**INSTRUCTIONS FOR THE TASK**
Retype the lines of the records below exactly, leaving out the pictures.

**PROVIDED RECORDS**
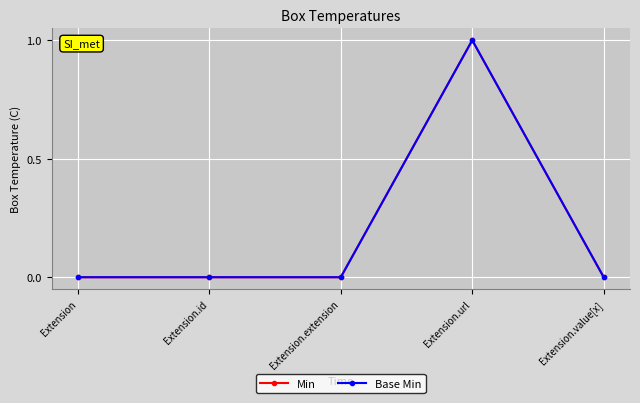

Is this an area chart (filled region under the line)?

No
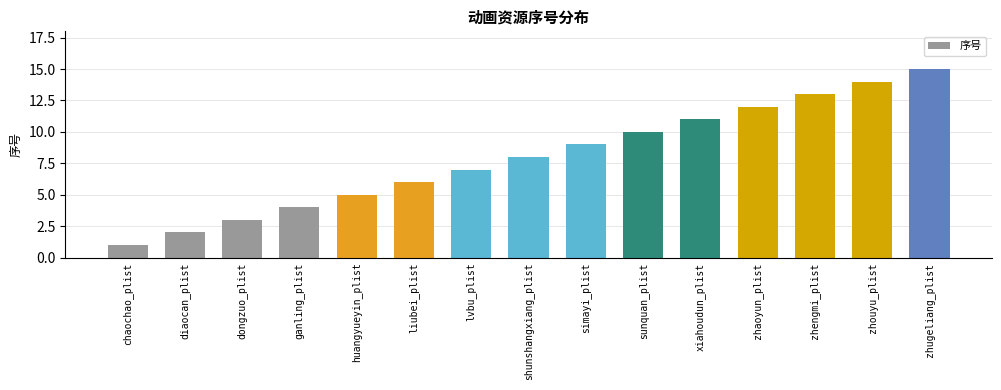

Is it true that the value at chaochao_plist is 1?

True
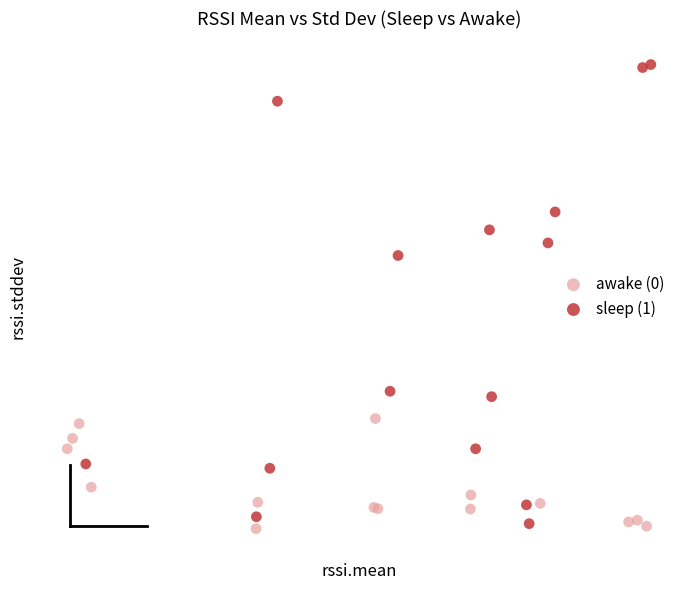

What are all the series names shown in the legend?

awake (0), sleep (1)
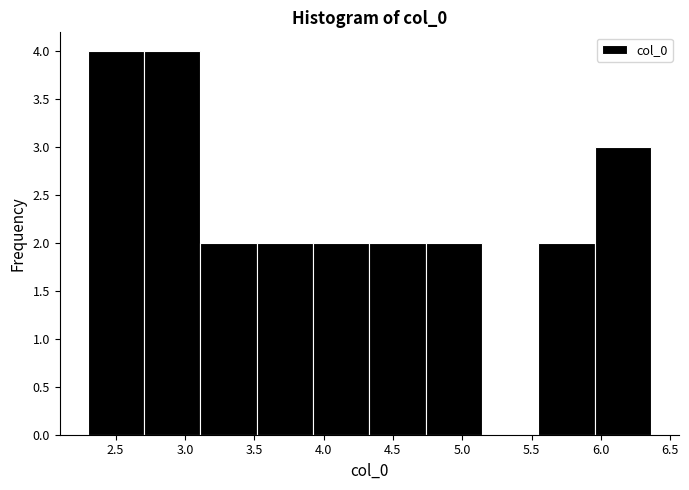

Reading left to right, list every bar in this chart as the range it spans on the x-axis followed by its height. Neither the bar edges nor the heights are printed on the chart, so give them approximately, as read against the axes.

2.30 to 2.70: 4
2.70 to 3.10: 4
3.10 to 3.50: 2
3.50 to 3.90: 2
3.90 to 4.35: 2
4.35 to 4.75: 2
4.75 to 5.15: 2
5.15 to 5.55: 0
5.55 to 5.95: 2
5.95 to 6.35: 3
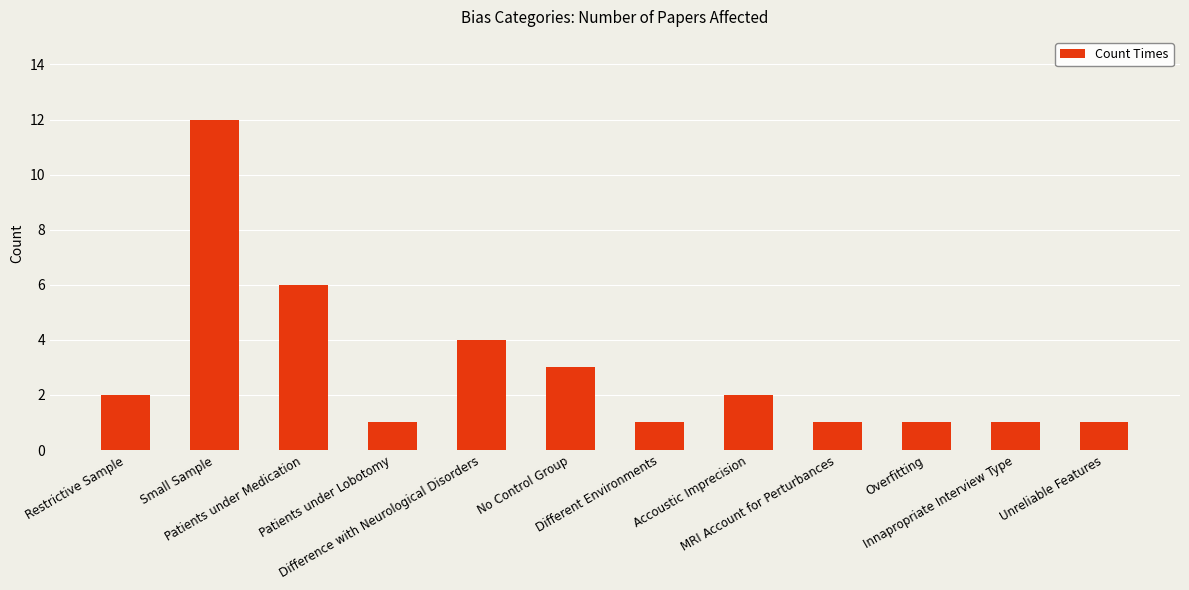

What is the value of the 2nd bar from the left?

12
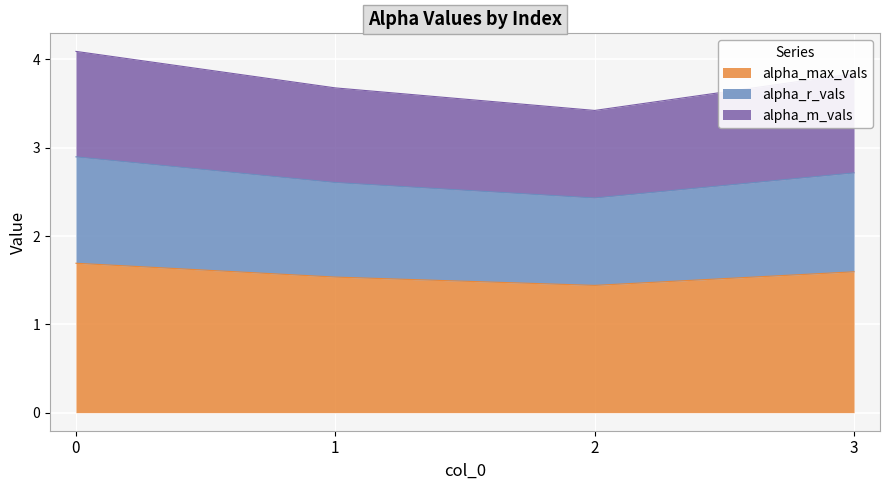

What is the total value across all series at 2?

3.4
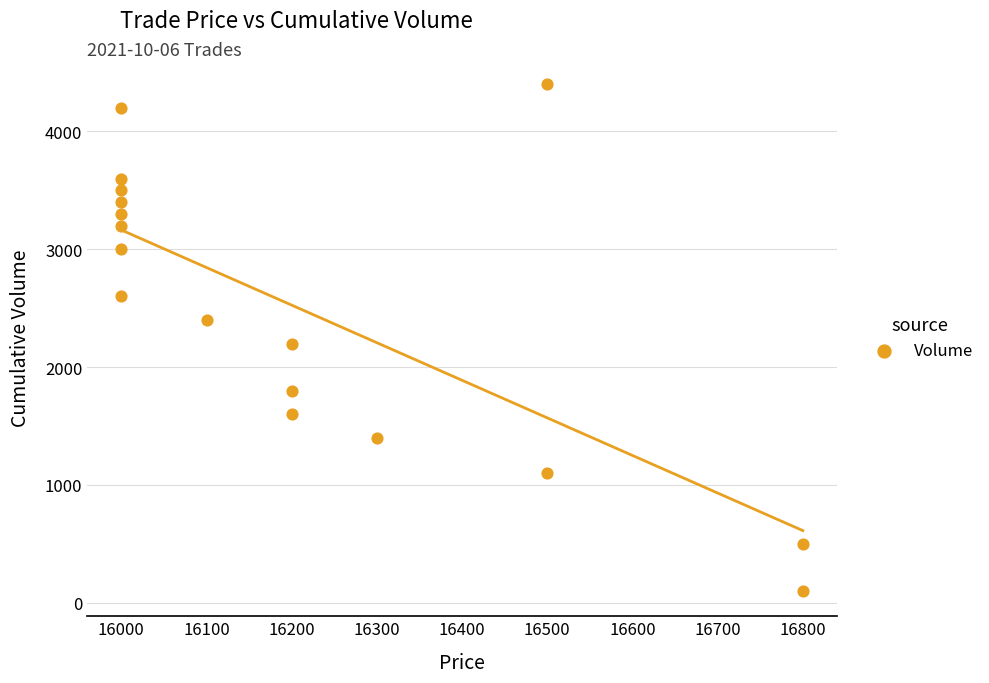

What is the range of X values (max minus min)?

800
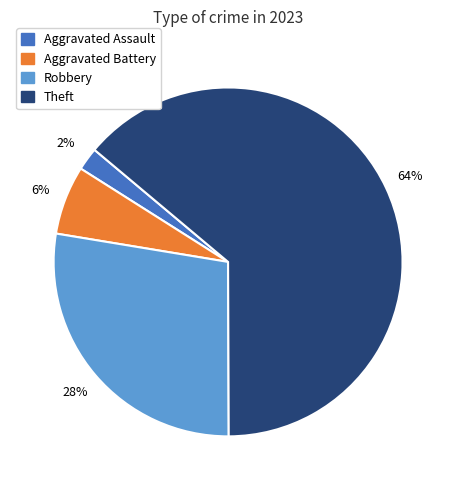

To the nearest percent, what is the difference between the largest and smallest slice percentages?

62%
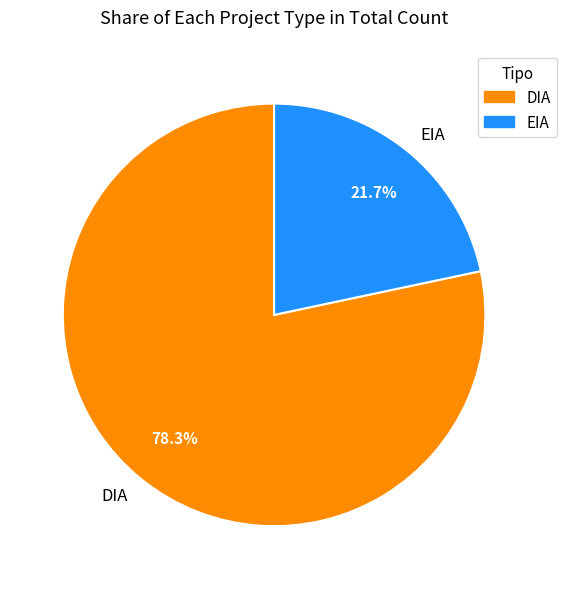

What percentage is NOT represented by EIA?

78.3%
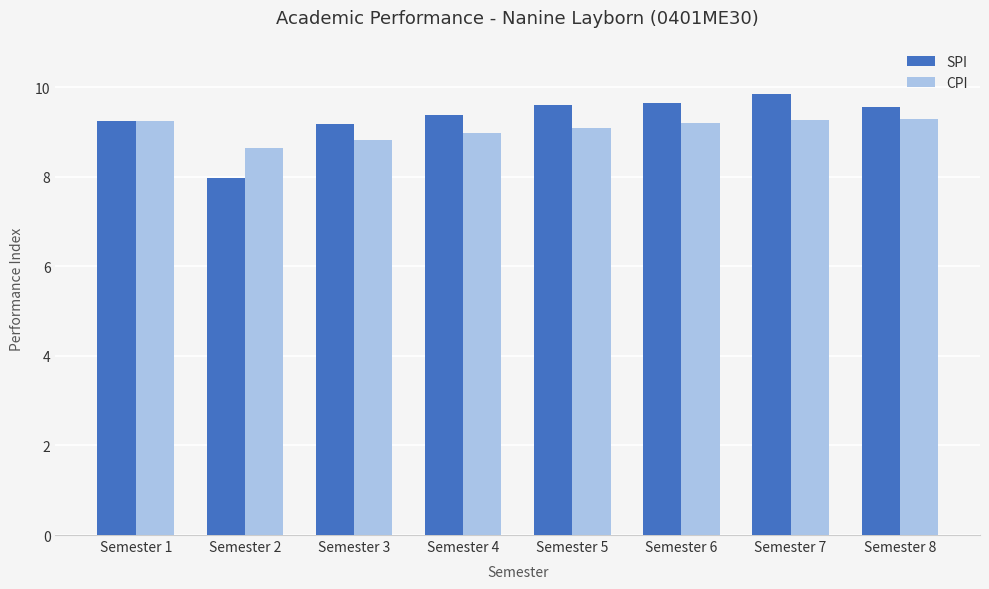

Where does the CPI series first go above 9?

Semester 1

**PROBLEM SOLUTION**
Is this an area chart (filled region under the line)?

No

Is it true that the value at chaochao_plist is 1?

True

What are all the series names shown in the legend?

awake (0), sleep (1)

Reading left to right, list every bar in this chart as the range it spans on the x-axis followed by its height. Neither the bar edges nor the heights are printed on the chart, so give them approximately, as read against the axes.

2.30 to 2.70: 4
2.70 to 3.10: 4
3.10 to 3.50: 2
3.50 to 3.90: 2
3.90 to 4.35: 2
4.35 to 4.75: 2
4.75 to 5.15: 2
5.15 to 5.55: 0
5.55 to 5.95: 2
5.95 to 6.35: 3

What is the value of the 2nd bar from the left?

12

What is the total value across all series at 2?

3.4

What is the range of X values (max minus min)?

800

To the nearest percent, what is the difference between the largest and smallest slice percentages?

62%

What percentage is NOT represented by EIA?

78.3%

Where does the CPI series first go above 9?

Semester 1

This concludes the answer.